Das Gutachten der Kanzlei schlägt hier zwei Wege vor: Die Sportorganisationen erkennen den Code über einen Vertrag an oder über die Aufnahme in ihre Satzung. Ein Vorgang, der viel Zeit in Anspruch nehmen wird. Ohne diese Bindung der Beteiligten an den Code, also das Verfahrensregelwerk,  kann das Zentrum für Safe Sport nicht an den Start gehen.

Probleme bewältigen

Problematisch ist vor dem Hintergrund, dass es noch einen weiteren Safe Sport Code gibt. Den entwickeln die Kölner Sportrechtler Martin Nolte und Caroline Bechtel gerade mit der Deutschen Reiterlichen Vereinigung (FN) und dem Deutschen Turnerbund (DTB). Gefördert wird dieser Code vom Bundesinstitut für Sportwissenschaft (BiSP),

Bisher sind die beiden Safe Sport Codes noch nicht miteinander abgeglichen. Darüber hinaus müssen viele weitere Fragen im jetzt folgenden Abstimmungsprozess geklärt werden, etwa zum Datenschutz, um zu verhindern, dass Täter von einem Verein zum nächsten weiterziehen können.

Oder auch die Frage: Welche Rechtsform soll das Zentrum haben?

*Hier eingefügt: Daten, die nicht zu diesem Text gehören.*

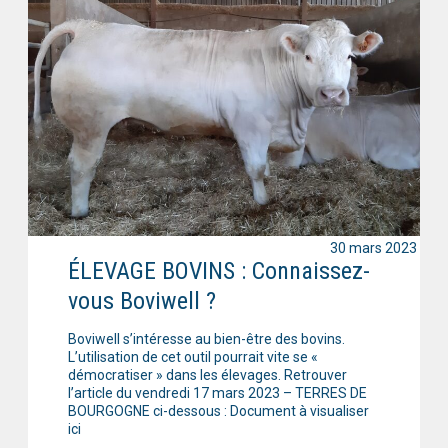
30 mars 2023
ÉLEVAGE BOVINS : Connaissez-
vous Boviwell ?
Boviwell s’intéresse au bien-être des bovins.
L’utilisation de cet outil pourrait vite se «
démocratiser » dans les élevages. Retrouver
l’article du vendredi 17 mars 2023 – TERRES DE
BOURGOGNE ci-dessous : Document à visualiser
ici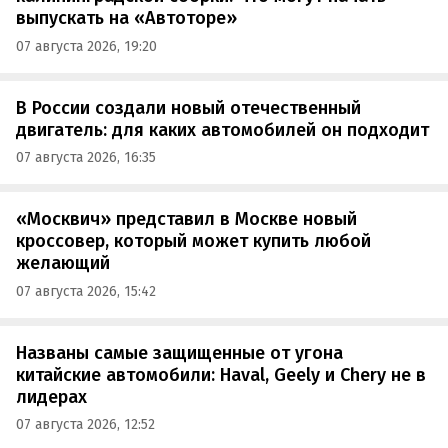
выпускать на «Автоторе»
07 августа 2026, 19:20
В России создали новый отечественный
двигатель: для каких автомобилей он подходит
07 августа 2026, 16:35
«Москвич» представил в Москве новый
кроссовер, который может купить любой
желающий
07 августа 2026, 15:42
Названы самые защищенные от угона
китайские автомобили: Haval, Geely и Chery не в
лидерах
07 августа 2026, 12:52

Das Gutachten schlägt eine privatrechtliche Stiftung vor, ähnlich der Nationalen Anti Doping Agentur NADA. Ob es hier Möglichkeiten einer Kooperation geben kann, gehört auch zu den anstehenden Überlegungen.

Akzeptanz herstellen

"Schlussendlich geht es darum, dass eine breite Akzeptanz hergestellt werden muss, nicht nur innerhalb des Sports, sondern auch von Betroffenen und Organisationen des Kinder- und Jugendschutzes", erklärt Maximilian Klein von Athleten Deutschland, der die Idee eines Zentrums für Safe Sport vom ersten Tag an vorangetrieben hat.

Im vergangenen Sommer hat das Bundesinnenministerium eine sogenannte Roadmap für das Zentrum für Safe Sport veröffentlicht. Darin heißt es unter anderem, dass die Startphase des Zentrums für 2025 geplant ist. Angesichts all der Punkte, die jetzt zu klären sind, erscheint dieser Plan mehr als ambitioniert.